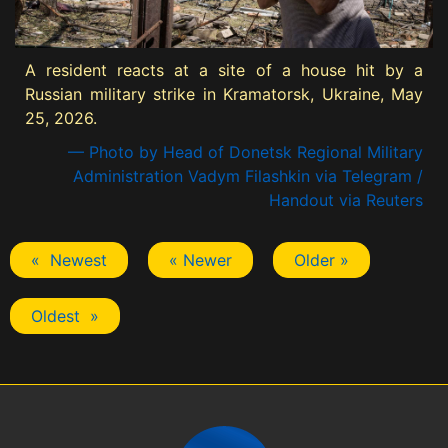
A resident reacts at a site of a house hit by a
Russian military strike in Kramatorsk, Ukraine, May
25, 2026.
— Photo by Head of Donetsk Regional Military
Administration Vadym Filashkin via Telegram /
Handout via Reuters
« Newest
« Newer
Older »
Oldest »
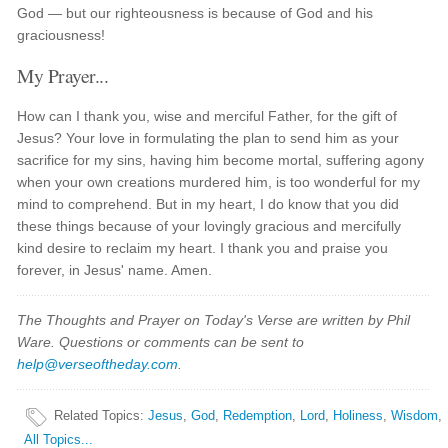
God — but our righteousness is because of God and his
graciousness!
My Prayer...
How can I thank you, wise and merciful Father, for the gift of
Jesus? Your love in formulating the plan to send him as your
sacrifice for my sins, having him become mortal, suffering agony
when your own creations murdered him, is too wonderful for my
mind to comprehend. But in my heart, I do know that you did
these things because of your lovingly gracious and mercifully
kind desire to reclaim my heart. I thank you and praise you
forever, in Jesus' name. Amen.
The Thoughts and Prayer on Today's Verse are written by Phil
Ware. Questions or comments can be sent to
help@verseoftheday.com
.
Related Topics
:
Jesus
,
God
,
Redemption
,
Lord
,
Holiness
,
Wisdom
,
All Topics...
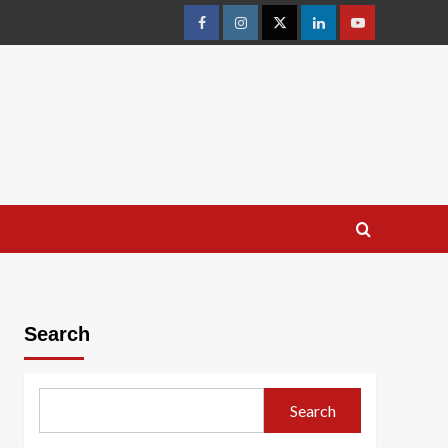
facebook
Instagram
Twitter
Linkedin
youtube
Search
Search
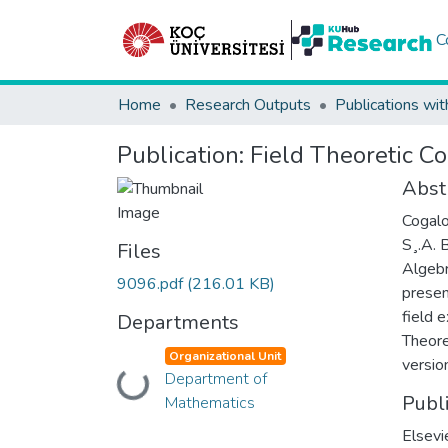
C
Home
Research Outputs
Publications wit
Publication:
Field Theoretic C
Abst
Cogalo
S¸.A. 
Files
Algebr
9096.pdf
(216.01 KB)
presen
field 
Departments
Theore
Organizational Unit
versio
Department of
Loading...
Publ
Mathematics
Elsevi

=-=-=-=-=

The required output is each line of the entries that contains the word "Prayer".

My Prayer...
The Thoughts and Prayer on Today's Verse are written by Phil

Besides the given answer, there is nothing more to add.